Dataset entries
>> Start
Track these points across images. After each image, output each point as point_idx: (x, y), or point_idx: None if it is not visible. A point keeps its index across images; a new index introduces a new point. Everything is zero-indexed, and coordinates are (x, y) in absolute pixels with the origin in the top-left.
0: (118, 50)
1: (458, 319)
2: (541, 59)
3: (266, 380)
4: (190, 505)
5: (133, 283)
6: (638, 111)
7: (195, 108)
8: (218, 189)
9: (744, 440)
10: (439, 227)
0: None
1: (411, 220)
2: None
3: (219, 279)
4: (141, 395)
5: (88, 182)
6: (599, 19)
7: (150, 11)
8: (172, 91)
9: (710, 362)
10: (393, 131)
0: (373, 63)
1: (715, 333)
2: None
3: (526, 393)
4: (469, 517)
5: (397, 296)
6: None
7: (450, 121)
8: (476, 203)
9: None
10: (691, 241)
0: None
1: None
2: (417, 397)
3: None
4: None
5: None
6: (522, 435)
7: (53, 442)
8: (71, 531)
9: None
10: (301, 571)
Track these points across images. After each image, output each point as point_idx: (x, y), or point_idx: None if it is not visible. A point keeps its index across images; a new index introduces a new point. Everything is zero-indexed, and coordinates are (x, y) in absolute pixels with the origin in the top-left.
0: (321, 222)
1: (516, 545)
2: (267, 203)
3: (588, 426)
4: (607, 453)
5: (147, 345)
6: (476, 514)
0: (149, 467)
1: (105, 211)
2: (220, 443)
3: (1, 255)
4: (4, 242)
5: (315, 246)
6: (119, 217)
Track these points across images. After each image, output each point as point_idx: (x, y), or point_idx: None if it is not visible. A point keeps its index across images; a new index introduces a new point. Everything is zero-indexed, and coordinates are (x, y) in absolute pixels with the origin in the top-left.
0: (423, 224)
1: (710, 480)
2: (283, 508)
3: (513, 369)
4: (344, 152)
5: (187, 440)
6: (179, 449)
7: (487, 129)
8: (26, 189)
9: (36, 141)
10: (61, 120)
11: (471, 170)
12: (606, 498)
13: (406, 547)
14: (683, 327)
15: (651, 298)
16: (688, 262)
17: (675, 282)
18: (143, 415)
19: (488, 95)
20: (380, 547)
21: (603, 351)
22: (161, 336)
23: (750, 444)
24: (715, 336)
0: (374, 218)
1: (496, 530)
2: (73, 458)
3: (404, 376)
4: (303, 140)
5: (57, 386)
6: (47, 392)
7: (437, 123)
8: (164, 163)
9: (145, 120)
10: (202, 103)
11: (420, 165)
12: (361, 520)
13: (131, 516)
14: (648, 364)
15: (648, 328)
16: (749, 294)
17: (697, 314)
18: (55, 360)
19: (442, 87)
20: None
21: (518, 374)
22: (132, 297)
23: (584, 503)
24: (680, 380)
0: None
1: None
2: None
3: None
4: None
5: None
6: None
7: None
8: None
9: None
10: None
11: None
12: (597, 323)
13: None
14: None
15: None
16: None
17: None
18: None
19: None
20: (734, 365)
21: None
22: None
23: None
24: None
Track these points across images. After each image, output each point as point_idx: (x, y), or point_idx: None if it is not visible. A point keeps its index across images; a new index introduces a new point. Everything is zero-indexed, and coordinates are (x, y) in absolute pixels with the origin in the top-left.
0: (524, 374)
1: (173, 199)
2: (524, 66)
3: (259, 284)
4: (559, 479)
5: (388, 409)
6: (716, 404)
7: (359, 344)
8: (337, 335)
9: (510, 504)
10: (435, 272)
>> End
Challenge →
Rewrite the records from their start through the line containing "6: (119, 217)", replacing "top-left" with "upper-left" and leaving everything else unchanged.

Response to this task →
Track these points across images. After each image, output each point as point_idx: (x, y), or point_idx: None if it is not visible. A point keeps its index across images; a new index introduces a new point. Everything is zero-indexed, and coordinates are (x, y) in absolute pixels with the origin in the upper-left.
0: (118, 50)
1: (458, 319)
2: (541, 59)
3: (266, 380)
4: (190, 505)
5: (133, 283)
6: (638, 111)
7: (195, 108)
8: (218, 189)
9: (744, 440)
10: (439, 227)
0: None
1: (411, 220)
2: None
3: (219, 279)
4: (141, 395)
5: (88, 182)
6: (599, 19)
7: (150, 11)
8: (172, 91)
9: (710, 362)
10: (393, 131)
0: (373, 63)
1: (715, 333)
2: None
3: (526, 393)
4: (469, 517)
5: (397, 296)
6: None
7: (450, 121)
8: (476, 203)
9: None
10: (691, 241)
0: None
1: None
2: (417, 397)
3: None
4: None
5: None
6: (522, 435)
7: (53, 442)
8: (71, 531)
9: None
10: (301, 571)
Track these points across images. After each image, output each point as point_idx: (x, y), or point_idx: None if it is not visible. A point keeps its index across images; a new index introduces a new point. Everything is zero-indexed, and coordinates are (x, y) in absolute pixels with the origin in the upper-left.
0: (321, 222)
1: (516, 545)
2: (267, 203)
3: (588, 426)
4: (607, 453)
5: (147, 345)
6: (476, 514)
0: (149, 467)
1: (105, 211)
2: (220, 443)
3: (1, 255)
4: (4, 242)
5: (315, 246)
6: (119, 217)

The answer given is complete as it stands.